(Data excerpts)
········

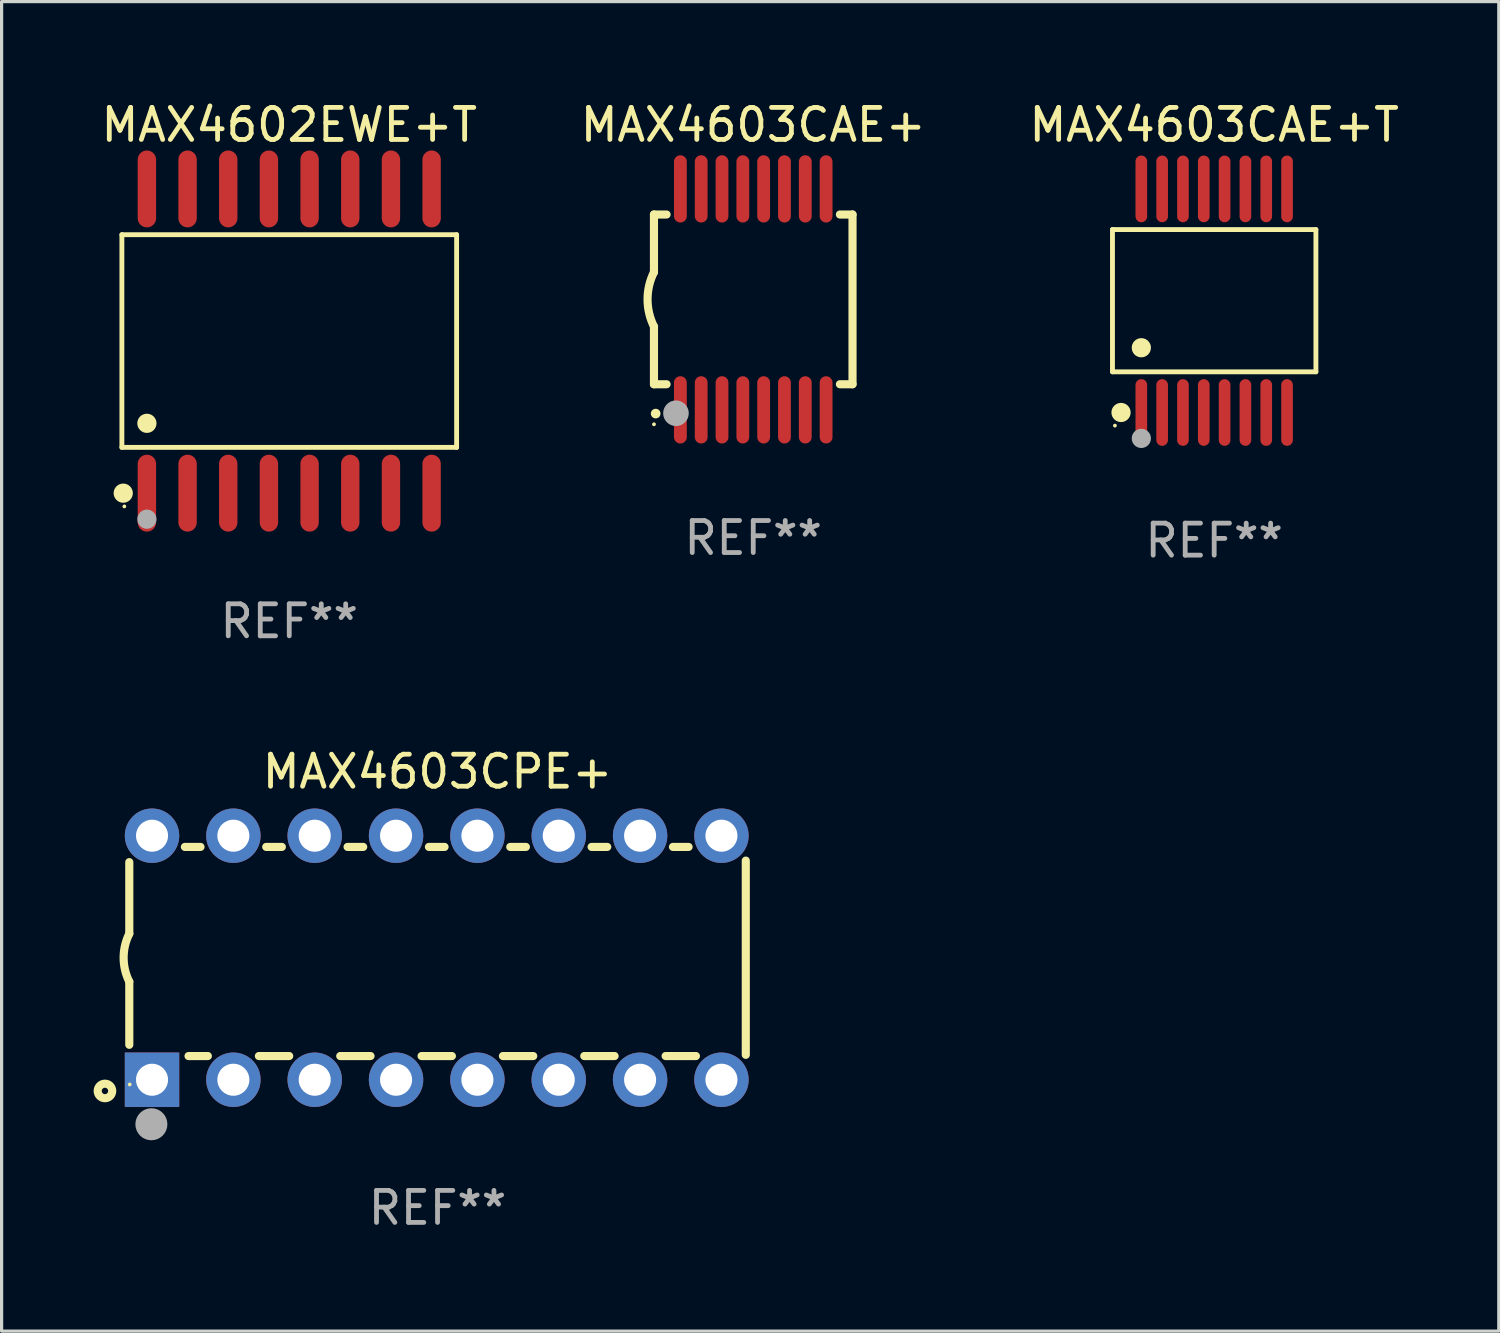
<source format=kicad_pcb>
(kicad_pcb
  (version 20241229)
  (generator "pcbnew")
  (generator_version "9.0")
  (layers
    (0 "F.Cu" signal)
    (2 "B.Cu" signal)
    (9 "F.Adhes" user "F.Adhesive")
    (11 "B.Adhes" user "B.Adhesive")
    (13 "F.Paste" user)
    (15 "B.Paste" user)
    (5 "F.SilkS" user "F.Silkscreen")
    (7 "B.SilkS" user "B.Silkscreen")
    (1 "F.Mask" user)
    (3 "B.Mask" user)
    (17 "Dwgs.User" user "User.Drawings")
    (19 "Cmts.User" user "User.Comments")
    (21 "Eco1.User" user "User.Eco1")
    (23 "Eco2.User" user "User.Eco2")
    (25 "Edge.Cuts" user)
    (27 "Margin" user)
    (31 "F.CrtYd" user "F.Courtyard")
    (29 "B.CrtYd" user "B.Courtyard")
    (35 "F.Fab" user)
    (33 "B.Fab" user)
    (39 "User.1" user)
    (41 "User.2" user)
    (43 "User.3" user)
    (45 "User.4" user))
  (footprint "MAX4603CPE+"
    (layer "F.Cu")
    (at 10.612 26.855)
    (property "Reference" "MAX4603CPE+" (at 0 -5.81 0) (layer "F.SilkS") (effects (font (size 1 1) (thickness 0.15))))
    (attr through_hole)
    (fp_line (start -9.625 -0.75) (end -9.625 -2.985) (stroke (width 0.254) (type solid)) (layer "F.SilkS"))
    (fp_line (start -9.625 0.749) (end -9.625 2.719) (stroke (width 0.254) (type solid)) (layer "F.SilkS"))
    (fp_line (start -7.889 -3.46) (end -7.401 -3.46) (stroke (width 0.254) (type solid)) (layer "F.SilkS"))
    (fp_line (start -7.775 3.07) (end -7.172 3.07) (stroke (width 0.254) (type solid)) (layer "F.SilkS"))
    (fp_line (start -5.578 3.07) (end -4.632 3.07) (stroke (width 0.254) (type solid)) (layer "F.SilkS"))
    (fp_line (start -5.349 -3.46) (end -4.861 -3.46) (stroke (width 0.254) (type solid)) (layer "F.SilkS"))
    (fp_line (start -3.038 3.07) (end -2.092 3.07) (stroke (width 0.254) (type solid)) (layer "F.SilkS"))
    (fp_line (start -2.809 -3.46) (end -2.321 -3.46) (stroke (width 0.254) (type solid)) (layer "F.SilkS"))
    (fp_line (start -0.498 3.07) (end 0.448 3.07) (stroke (width 0.254) (type solid)) (layer "F.SilkS"))
    (fp_line (start -0.269 -3.46) (end 0.219 -3.46) (stroke (width 0.254) (type solid)) (layer "F.SilkS"))
    (fp_line (start 2.042 3.07) (end 2.988 3.07) (stroke (width 0.254) (type solid)) (layer "F.SilkS"))
    (fp_line (start 2.271 -3.46) (end 2.759 -3.46) (stroke (width 0.254) (type solid)) (layer "F.SilkS"))
    (fp_line (start 4.582 3.07) (end 5.528 3.07) (stroke (width 0.254) (type solid)) (layer "F.SilkS"))
    (fp_line (start 4.811 -3.46) (end 5.299 -3.46) (stroke (width 0.254) (type solid)) (layer "F.SilkS"))
    (fp_line (start 7.122 3.07) (end 8.068 3.07) (stroke (width 0.254) (type solid)) (layer "F.SilkS"))
    (fp_line (start 7.351 -3.46) (end 7.839 -3.46) (stroke (width 0.254) (type solid)) (layer "F.SilkS"))
    (fp_line (start 9.625 3.032) (end 9.625 -3.032) (stroke (width 0.254) (type solid)) (layer "F.SilkS"))
    (fp_arc (start -9.62498 0.748819) (mid -9.801899 -0.000581) (end -9.625006 -0.749987) (stroke (width 0.254001) (type solid)) (layer "F.SilkS"))
    (fp_circle (center -10.385 4.16) (end -10.285 4.16) (stroke (width 0.254) (type solid)) (fill no) (layer "F.SilkS"))
    (fp_circle (center -9.612 3.957) (end -9.582 3.957) (stroke (width 0.06) (type solid)) (fill no) (layer "F.SilkS"))
    (fp_circle (center -8.935 5.2) (end -8.685 5.2) (stroke (width 0.5) (type solid)) (fill no) (layer "F.Fab"))
    (fp_text user "REF**" (at 0 7.81 0) (layer "F.Fab") (effects (font (size 1 1) (thickness 0.15))))
    (pad "1" thru_hole rect (at -8.915 3.81) (size 1.7 1.7) (drill 1) (layers "*.Cu" "*.Mask"))
    (pad "2" thru_hole circle (at -6.375 3.81) (size 1.7 1.7) (drill 1) (layers "*.Cu" "*.Mask"))
    (pad "3" thru_hole circle (at -3.835 3.81) (size 1.7 1.7) (drill 1) (layers "*.Cu" "*.Mask"))
    (pad "4" thru_hole circle (at -1.295 3.81) (size 1.7 1.7) (drill 1) (layers "*.Cu" "*.Mask"))
    (pad "5" thru_hole circle (at 1.245 3.81) (size 1.7 1.7) (drill 1) (layers "*.Cu" "*.Mask"))
    (pad "6" thru_hole circle (at 3.785 3.81) (size 1.7 1.7) (drill 1) (layers "*.Cu" "*.Mask"))
    (pad "7" thru_hole circle (at 6.325 3.81) (size 1.7 1.7) (drill 1) (layers "*.Cu" "*.Mask"))
    (pad "8" thru_hole circle (at 8.865 3.81) (size 1.7 1.7) (drill 1) (layers "*.Cu" "*.Mask"))
    (pad "9" thru_hole circle (at 8.865 -3.81) (size 1.7 1.7) (drill 1) (layers "*.Cu" "*.Mask"))
    (pad "10" thru_hole circle (at 6.325 -3.81) (size 1.7 1.7) (drill 1) (layers "*.Cu" "*.Mask"))
    (pad "11" thru_hole circle (at 3.785 -3.81) (size 1.7 1.7) (drill 1) (layers "*.Cu" "*.Mask"))
    (pad "12" thru_hole circle (at 1.245 -3.81) (size 1.7 1.7) (drill 1) (layers "*.Cu" "*.Mask"))
    (pad "13" thru_hole circle (at -1.295 -3.81) (size 1.7 1.7) (drill 1) (layers "*.Cu" "*.Mask"))
    (pad "14" thru_hole circle (at -3.835 -3.81) (size 1.7 1.7) (drill 1) (layers "*.Cu" "*.Mask"))
    (pad "15" thru_hole circle (at -6.375 -3.81) (size 1.7 1.7) (drill 1) (layers "*.Cu" "*.Mask"))
    (pad "16" thru_hole circle (at -8.915 -3.81) (size 1.7 1.7) (drill 1) (layers "*.Cu" "*.Mask")))
  (footprint "MAX4603CAE+"
    (layer "F.Cu")
    (at 20.47 6.298)
    (property "Reference" "MAX4603CAE+" (at 0 -5.45 0) (layer "F.SilkS") (effects (font (size 1 1) (thickness 0.15))))
    (attr through_hole)
    (fp_line (start -3.1 -2.65) (end -3.1 -0.85) (stroke (width 0.254) (type solid)) (layer "F.SilkS"))
    (fp_line (start -3.1 -2.65) (end -2.706 -2.65) (stroke (width 0.254) (type solid)) (layer "F.SilkS"))
    (fp_line (start -3.1 2.65) (end -3.1 0.85) (stroke (width 0.254) (type solid)) (layer "F.SilkS"))
    (fp_line (start -3.1 2.65) (end -2.706 2.65) (stroke (width 0.254) (type solid)) (layer "F.SilkS"))
    (fp_line (start 2.706 -2.65) (end 3.1 -2.65) (stroke (width 0.254) (type solid)) (layer "F.SilkS"))
    (fp_line (start 2.706 2.65) (end 3.1 2.65) (stroke (width 0.254) (type solid)) (layer "F.SilkS"))
    (fp_line (start 3.1 -2.65) (end 3.1 2.65) (stroke (width 0.254) (type solid)) (layer "F.SilkS"))
    (fp_arc (start -3.098907 0.850902) (mid -3.300057 0.000523) (end -3.1 -0.850114) (stroke (width 0.254001) (type solid)) (layer "F.SilkS"))
    (fp_arc (start -3.048006 3.566066) (mid -3.046736 3.566061) (end -3.045466 3.566066) (stroke (width 0.3) (type solid)) (layer "F.SilkS"))
    (fp_circle (center -3.1 3.9) (end -3.07 3.9) (stroke (width 0.06) (type solid)) (fill no) (layer "F.SilkS"))
    (fp_circle (center -2.413 3.556) (end -2.213 3.556) (stroke (width 0.4) (type solid)) (fill no) (layer "F.Fab"))
    (fp_text user "REF**" (at 0 7.45 0) (layer "F.Fab") (effects (font (size 1 1) (thickness 0.15))))
    (pad "1" smd oval (at -2.275 3.45 180) (size 0.4 2.1) (layers "F.Cu" "F.Mask" "F.Paste"))
    (pad "2" smd oval (at -1.625 3.45 180) (size 0.4 2.1) (layers "F.Cu" "F.Mask" "F.Paste"))
    (pad "3" smd oval (at -0.975 3.45 180) (size 0.4 2.1) (layers "F.Cu" "F.Mask" "F.Paste"))
    (pad "4" smd oval (at -0.325 3.45 180) (size 0.4 2.1) (layers "F.Cu" "F.Mask" "F.Paste"))
    (pad "5" smd oval (at 0.325 3.45 180) (size 0.4 2.1) (layers "F.Cu" "F.Mask" "F.Paste"))
    (pad "6" smd oval (at 0.975 3.45 180) (size 0.4 2.1) (layers "F.Cu" "F.Mask" "F.Paste"))
    (pad "7" smd oval (at 1.625 3.45 180) (size 0.4 2.1) (layers "F.Cu" "F.Mask" "F.Paste"))
    (pad "8" smd oval (at 2.275 3.45 180) (size 0.4 2.1) (layers "F.Cu" "F.Mask" "F.Paste"))
    (pad "9" smd oval (at 2.275 -3.45 180) (size 0.4 2.1) (layers "F.Cu" "F.Mask" "F.Paste"))
    (pad "10" smd oval (at 1.625 -3.45 180) (size 0.4 2.1) (layers "F.Cu" "F.Mask" "F.Paste"))
    (pad "11" smd oval (at 0.975 -3.45 180) (size 0.4 2.1) (layers "F.Cu" "F.Mask" "F.Paste"))
    (pad "12" smd oval (at 0.325 -3.45 180) (size 0.4 2.1) (layers "F.Cu" "F.Mask" "F.Paste"))
    (pad "13" smd oval (at -0.325 -3.45 180) (size 0.4 2.1) (layers "F.Cu" "F.Mask" "F.Paste"))
    (pad "14" smd oval (at -0.975 -3.45 180) (size 0.4 2.1) (layers "F.Cu" "F.Mask" "F.Paste"))
    (pad "15" smd oval (at -1.625 -3.45 180) (size 0.4 2.1) (layers "F.Cu" "F.Mask" "F.Paste"))
    (pad "16" smd oval (at -2.275 -3.45 180) (size 0.4 2.1) (layers "F.Cu" "F.Mask" "F.Paste")))
  (footprint "MAX4603CAE+T"
    (layer "F.Cu")
    (at 34.863 6.339)
    (property "Reference" "MAX4603CAE+T" (at 0 -5.491 0) (layer "F.SilkS") (effects (font (size 1 1) (thickness 0.15))))
    (attr through_hole)
    (fp_line (start -3.176 -2.221) (end 3.176 -2.221) (stroke (width 0.152) (type solid)) (layer "F.SilkS"))
    (fp_line (start -3.176 2.221) (end -3.176 -2.221) (stroke (width 0.152) (type solid)) (layer "F.SilkS"))
    (fp_line (start 3.176 -2.221) (end 3.176 2.221) (stroke (width 0.152) (type solid)) (layer "F.SilkS"))
    (fp_line (start 3.176 2.221) (end -3.176 2.221) (stroke (width 0.152) (type solid)) (layer "F.SilkS"))
    (fp_circle (center -3.1 3.9) (end -3.07 3.9) (stroke (width 0.06) (type solid)) (fill no) (layer "F.SilkS"))
    (fp_circle (center -2.909 3.491) (end -2.759 3.491) (stroke (width 0.3) (type solid)) (fill no) (layer "F.SilkS"))
    (fp_circle (center -2.275 1.469) (end -2.125 1.469) (stroke (width 0.3) (type solid)) (fill no) (layer "F.SilkS"))
    (fp_circle (center -2.275 4.3) (end -2.125 4.3) (stroke (width 0.3) (type solid)) (fill no) (layer "F.Fab"))
    (fp_text user "REF**" (at 0 7.491 0) (layer "F.Fab") (effects (font (size 1 1) (thickness 0.15))))
    (pad "1" smd oval (at -2.275 3.491) (size 0.364 2.082) (layers "F.Cu" "F.Mask" "F.Paste"))
    (pad "2" smd oval (at -1.625 3.491) (size 0.364 2.082) (layers "F.Cu" "F.Mask" "F.Paste"))
    (pad "3" smd oval (at -0.975 3.491) (size 0.364 2.082) (layers "F.Cu" "F.Mask" "F.Paste"))
    (pad "4" smd oval (at -0.325 3.491) (size 0.364 2.082) (layers "F.Cu" "F.Mask" "F.Paste"))
    (pad "5" smd oval (at 0.325 3.491) (size 0.364 2.082) (layers "F.Cu" "F.Mask" "F.Paste"))
    (pad "6" smd oval (at 0.975 3.491) (size 0.364 2.082) (layers "F.Cu" "F.Mask" "F.Paste"))
    (pad "7" smd oval (at 1.625 3.491) (size 0.364 2.082) (layers "F.Cu" "F.Mask" "F.Paste"))
    (pad "8" smd oval (at 2.275 3.491) (size 0.364 2.082) (layers "F.Cu" "F.Mask" "F.Paste"))
    (pad "9" smd oval (at 2.275 -3.491) (size 0.364 2.082) (layers "F.Cu" "F.Mask" "F.Paste"))
    (pad "10" smd oval (at 1.625 -3.491) (size 0.364 2.082) (layers "F.Cu" "F.Mask" "F.Paste"))
    (pad "11" smd oval (at 0.975 -3.491) (size 0.364 2.082) (layers "F.Cu" "F.Mask" "F.Paste"))
    (pad "12" smd oval (at 0.325 -3.491) (size 0.364 2.082) (layers "F.Cu" "F.Mask" "F.Paste"))
    (pad "13" smd oval (at -0.325 -3.491) (size 0.364 2.082) (layers "F.Cu" "F.Mask" "F.Paste"))
    (pad "14" smd oval (at -0.975 -3.491) (size 0.364 2.082) (layers "F.Cu" "F.Mask" "F.Paste"))
    (pad "15" smd oval (at -1.625 -3.491) (size 0.364 2.082) (layers "F.Cu" "F.Mask" "F.Paste"))
    (pad "16" smd oval (at -2.275 -3.491) (size 0.364 2.082) (layers "F.Cu" "F.Mask" "F.Paste")))
  (footprint "MAX4602EWE+T"
    (layer "F.Cu")
    (at 5.982 7.599)
    (property "Reference" "MAX4602EWE+T" (at 0 -6.75 0) (layer "F.SilkS") (effects (font (size 1 1) (thickness 0.15))))
    (attr through_hole)
    (fp_line (start -5.226 -3.321) (end 5.226 -3.321) (stroke (width 0.152) (type solid)) (layer "F.SilkS"))
    (fp_line (start -5.226 3.321) (end -5.226 -3.321) (stroke (width 0.152) (type solid)) (layer "F.SilkS"))
    (fp_line (start 5.226 -3.321) (end 5.226 3.321) (stroke (width 0.152) (type solid)) (layer "F.SilkS"))
    (fp_line (start 5.226 3.321) (end -5.226 3.321) (stroke (width 0.152) (type solid)) (layer "F.SilkS"))
    (fp_circle (center -5.184 4.75) (end -5.034 4.75) (stroke (width 0.3) (type solid)) (fill no) (layer "F.SilkS"))
    (fp_circle (center -5.15 5.163) (end -5.12 5.163) (stroke (width 0.06) (type solid)) (fill no) (layer "F.SilkS"))
    (fp_circle (center -4.445 2.569) (end -4.295 2.569) (stroke (width 0.3) (type solid)) (fill no) (layer "F.SilkS"))
    (fp_circle (center -4.445 5.563) (end -4.295 5.563) (stroke (width 0.3) (type solid)) (fill no) (layer "F.Fab"))
    (fp_text user "REF**" (at 0 8.75 0) (layer "F.Fab") (effects (font (size 1 1) (thickness 0.15))))
    (pad "1" smd oval (at -4.445 4.75) (size 0.574 2.401) (layers "F.Cu" "F.Mask" "F.Paste"))
    (pad "2" smd oval (at -3.175 4.75) (size 0.574 2.401) (layers "F.Cu" "F.Mask" "F.Paste"))
    (pad "3" smd oval (at -1.905 4.75) (size 0.574 2.401) (layers "F.Cu" "F.Mask" "F.Paste"))
    (pad "4" smd oval (at -0.635 4.75) (size 0.574 2.401) (layers "F.Cu" "F.Mask" "F.Paste"))
    (pad "5" smd oval (at 0.635 4.75) (size 0.574 2.401) (layers "F.Cu" "F.Mask" "F.Paste"))
    (pad "6" smd oval (at 1.905 4.75) (size 0.574 2.401) (layers "F.Cu" "F.Mask" "F.Paste"))
    (pad "7" smd oval (at 3.175 4.75) (size 0.574 2.401) (layers "F.Cu" "F.Mask" "F.Paste"))
    (pad "8" smd oval (at 4.445 4.75) (size 0.574 2.401) (layers "F.Cu" "F.Mask" "F.Paste"))
    (pad "9" smd oval (at 4.445 -4.75) (size 0.574 2.401) (layers "F.Cu" "F.Mask" "F.Paste"))
    (pad "10" smd oval (at 3.175 -4.75) (size 0.574 2.401) (layers "F.Cu" "F.Mask" "F.Paste"))
    (pad "11" smd oval (at 1.905 -4.75) (size 0.574 2.401) (layers "F.Cu" "F.Mask" "F.Paste"))
    (pad "12" smd oval (at 0.635 -4.75) (size 0.574 2.401) (layers "F.Cu" "F.Mask" "F.Paste"))
    (pad "13" smd oval (at -0.635 -4.75) (size 0.574 2.401) (layers "F.Cu" "F.Mask" "F.Paste"))
    (pad "14" smd oval (at -1.905 -4.75) (size 0.574 2.401) (layers "F.Cu" "F.Mask" "F.Paste"))
    (pad "15" smd oval (at -3.175 -4.75) (size 0.574 2.401) (layers "F.Cu" "F.Mask" "F.Paste"))
    (pad "16" smd oval (at -4.445 -4.75) (size 0.574 2.401) (layers "F.Cu" "F.Mask" "F.Paste")))
  (gr_rect
    (start -3 -3)
    (end 43.75 38.514)
    (stroke (width 0.1) (type default))
    (fill no)
    (layer "Edge.Cuts")))
</source>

········

(WORK ORDER)
Using only the entries above, output the line with "(at -3.835 3.81)", the line with "(at 20.47 6.298)", and all lines between them, exactly as they stand.

(SOLUTION FOR THIS PROBLEM)
    (pad "3" thru_hole circle (at -3.835 3.81) (size 1.7 1.7) (drill 1) (layers "*.Cu" "*.Mask"))
    (pad "4" thru_hole circle (at -1.295 3.81) (size 1.7 1.7) (drill 1) (layers "*.Cu" "*.Mask"))
    (pad "5" thru_hole circle (at 1.245 3.81) (size 1.7 1.7) (drill 1) (layers "*.Cu" "*.Mask"))
    (pad "6" thru_hole circle (at 3.785 3.81) (size 1.7 1.7) (drill 1) (layers "*.Cu" "*.Mask"))
    (pad "7" thru_hole circle (at 6.325 3.81) (size 1.7 1.7) (drill 1) (layers "*.Cu" "*.Mask"))
    (pad "8" thru_hole circle (at 8.865 3.81) (size 1.7 1.7) (drill 1) (layers "*.Cu" "*.Mask"))
    (pad "9" thru_hole circle (at 8.865 -3.81) (size 1.7 1.7) (drill 1) (layers "*.Cu" "*.Mask"))
    (pad "10" thru_hole circle (at 6.325 -3.81) (size 1.7 1.7) (drill 1) (layers "*.Cu" "*.Mask"))
    (pad "11" thru_hole circle (at 3.785 -3.81) (size 1.7 1.7) (drill 1) (layers "*.Cu" "*.Mask"))
    (pad "12" thru_hole circle (at 1.245 -3.81) (size 1.7 1.7) (drill 1) (layers "*.Cu" "*.Mask"))
    (pad "13" thru_hole circle (at -1.295 -3.81) (size 1.7 1.7) (drill 1) (layers "*.Cu" "*.Mask"))
    (pad "14" thru_hole circle (at -3.835 -3.81) (size 1.7 1.7) (drill 1) (layers "*.Cu" "*.Mask"))
    (pad "15" thru_hole circle (at -6.375 -3.81) (size 1.7 1.7) (drill 1) (layers "*.Cu" "*.Mask"))
    (pad "16" thru_hole circle (at -8.915 -3.81) (size 1.7 1.7) (drill 1) (layers "*.Cu" "*.Mask")))
  (footprint "MAX4603CAE+"
    (layer "F.Cu")
    (at 20.47 6.298)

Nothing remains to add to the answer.